GIVEN DATA —

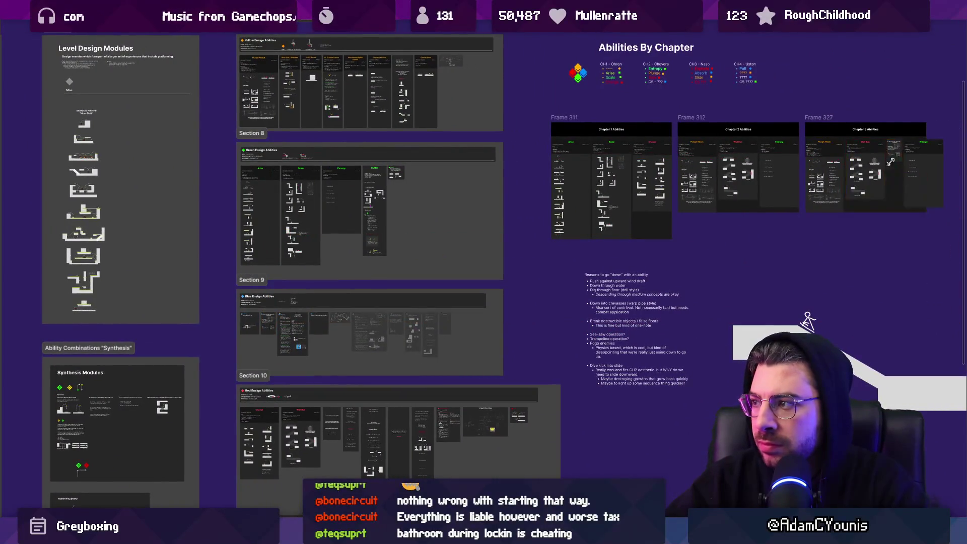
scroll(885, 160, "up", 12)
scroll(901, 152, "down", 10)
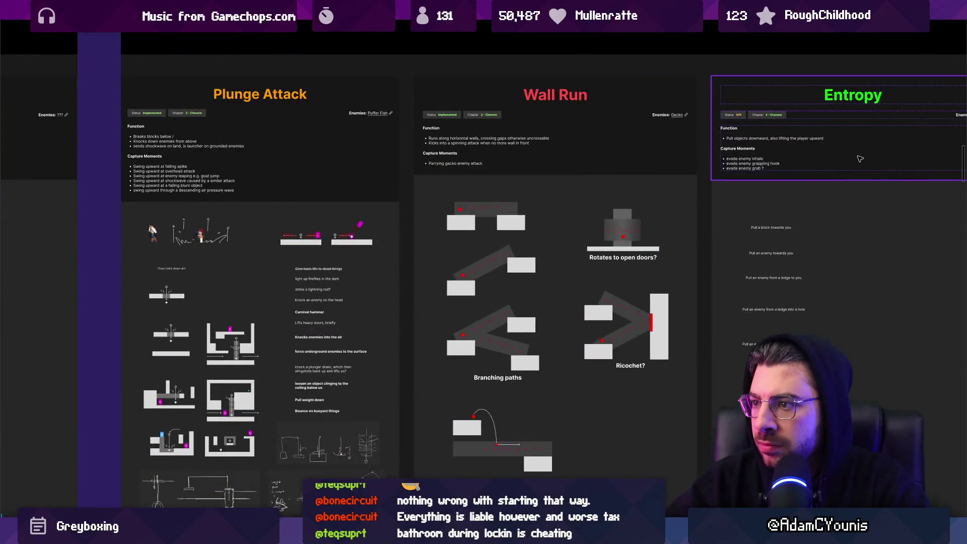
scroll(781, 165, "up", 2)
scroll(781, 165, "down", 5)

YOUR INSTRUCTIONS —
Each line of the material with the word "down" in it should be listed.

THE COMPLETED TASK —
scroll(901, 152, "down", 10)
scroll(781, 165, "down", 5)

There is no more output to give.